-- Task prompt --
The required copy runs from the first line of the material through the line containing "Помогите, пожалуйста, определить.", exactly as written and without pictures.

-- Extracted information --
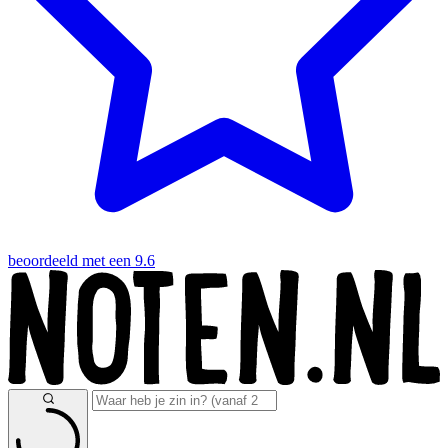
beoordeeld met een 9.6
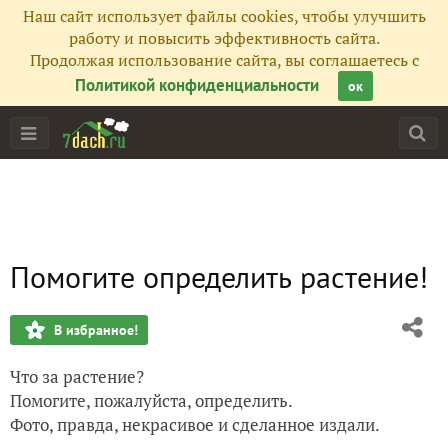
Наш сайт использует файлы cookies, чтобы улучшить
работу и повысить эффективность сайта.
Продолжая использование сайта, вы соглашаетесь с
Политикой конфиденциальности
ок
Помогите определить растение!
В избранное!
Что за растение?
Помогите, пожалуйста, определить.
Фото, правда, некрасивое и сделанное издали.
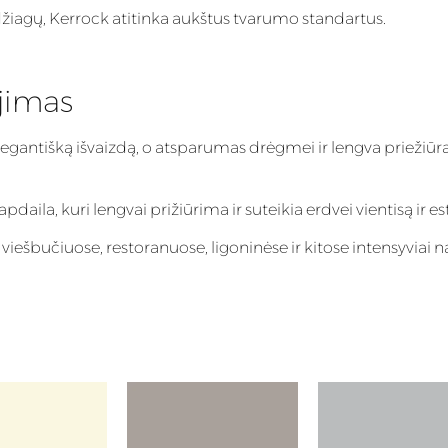
agų, Kerrock atitinka aukštus tvarumo standartus.
jimas
elegantišką išvaizdą, o atsparumas drėgmei ir lengva priežiūra
aila, kuri lengvai prižiūrima ir suteikia erdvei vientisą ir es
iešbučiuose, restoranuose, ligoninėse ir kitose intensyviai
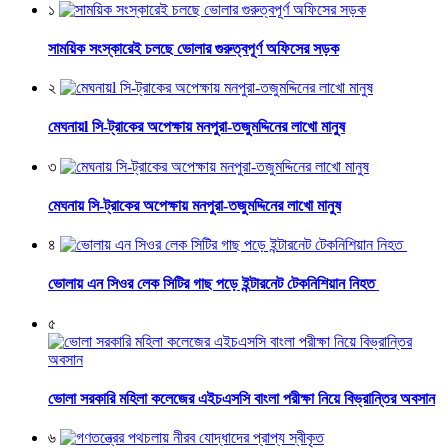
১
সাময়িক সংস্কারেই চলছে ভোলার গুরুত্বপূর্ণ অফিসের সড়ক
২
মেঘনায়l সি-ট্রাকের অপেক্ষায় মনপুরা-তজুমদ্দিনের লাখো মানুষ
৩
মেঘনায় সি-ট্রাকের অপেক্ষায় মনপুরা-তজুমদ্দিনের লাখো মানুষ
৪
ভোলায় এন সিওর লেক সিটির গাছ পড়ে ইন্টারনেট টেকনিশিয়ান নিহত
৫
ভোলা সরকারি মহিলা কলেজের এইচএসসি বাংলা পরীক্ষা নিয়ে বিভ্রান্তির অবসান
৬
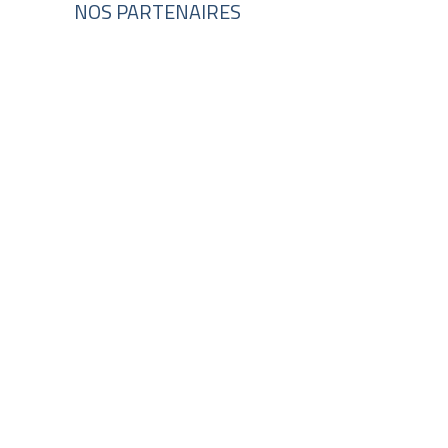
NOS PARTENAIRES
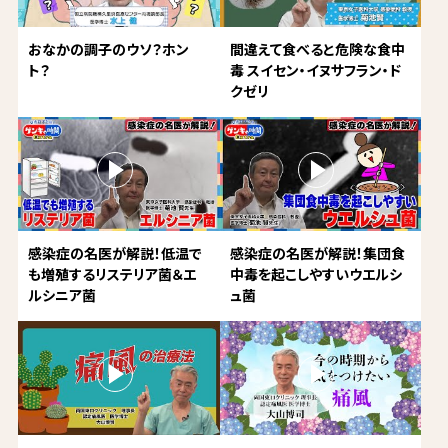
おなかの調子のウソ？ホン
間違えて食べると危険な食中
ト？
毒 スイセン・イヌサフラン・ド
クゼリ
感染症の名医が解説！低温で
感染症の名医が解説！集団食
も増殖するリステリア菌＆エ
中毒を起こしやすいウエルシ
ルシニア菌
ュ菌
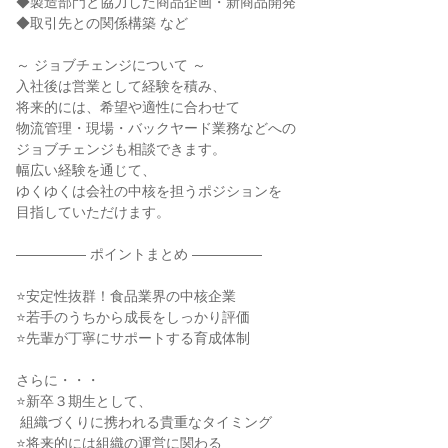
◆製造部門と協力した商品企画・新商品開発

◆取引先との関係構築 など

～ ジョブチェンジについて ～

入社後は営業として経験を積み、

将来的には、希望や適性に合わせて

物流管理・現場・バックヤード業務などへの

ジョブチェンジも相談できます。

幅広い経験を通じて、

ゆくゆくは会社の中核を担うポジションを

目指していただけます。

――――― ポイントまとめ ―――――

⭐安定性抜群！食品業界の中核企業

⭐若手のうちから成長をしっかり評価

⭐先輩が丁寧にサポートする育成体制

さらに・・・

⭐新卒３期生として、

 組織づくりに携われる貴重なタイミング

⭐将来的には組織の運営に関わる
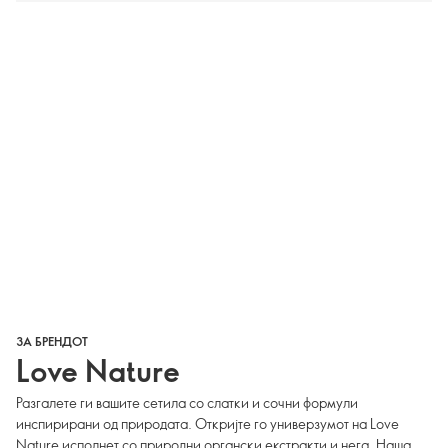
ЗА БРЕНДОТ
Love Nature
Разгалете ги вашите сетила со слатки и сочни формули
инспирирани од природата. Откријте го универзумот на Love
Nature исполнет со природни органски екстракти и нега. Наша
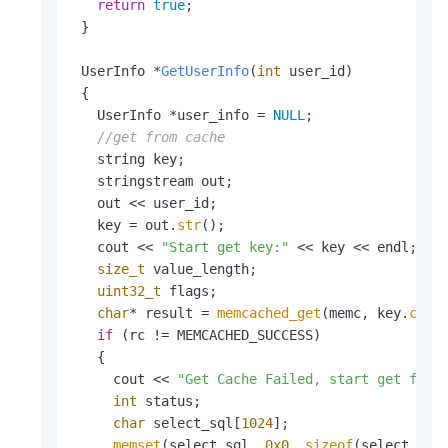
return
true
;

 }

UserInfo *
GetUserInfo
(
int
 user_id)
{

   UserInfo *user_info = 
NULL
;

//get from cache
   string key;

   stringstream out;

   out << user_id;

   key = out.
str
();

   cout << 
"Start get key:"
 << key << endl;

size_t
 value_length;

uint32_t
 flags;

char
* result = 
memcached_get
(memc, key.
c_st
if
 (rc != MEMCACHED_SUCCESS)

   {

     cout << 
"Get Cache Failed, start get from
int
 status;

char
 select_sql[
1024
];

memset
(select_sql, 
0x0
, 
sizeof
(select_sql)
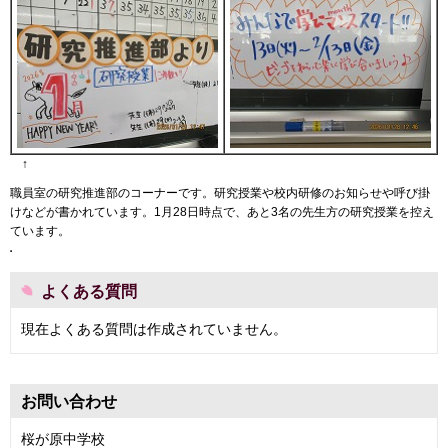
↑
職員室の研究推進部のコーナーです。研究授業や校内研修のお知らせや呼び掛
けなどが書かれています。1月28日時点で、あと3名の先生方の研究授業を控え
ています。
よくある質問
現在よくある質問は作成されていません。
お問い合わせ
桜が原中学校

-- Problem solution --
beoordeeld met een 9.6
Наш сайт использует файлы cookies, чтобы улучшить
работу и повысить эффективность сайта.
Продолжая использование сайта, вы соглашаетесь с
Политикой конфиденциальности
ок
Помогите определить растение!
В избранное!
Что за растение?
Помогите, пожалуйста, определить.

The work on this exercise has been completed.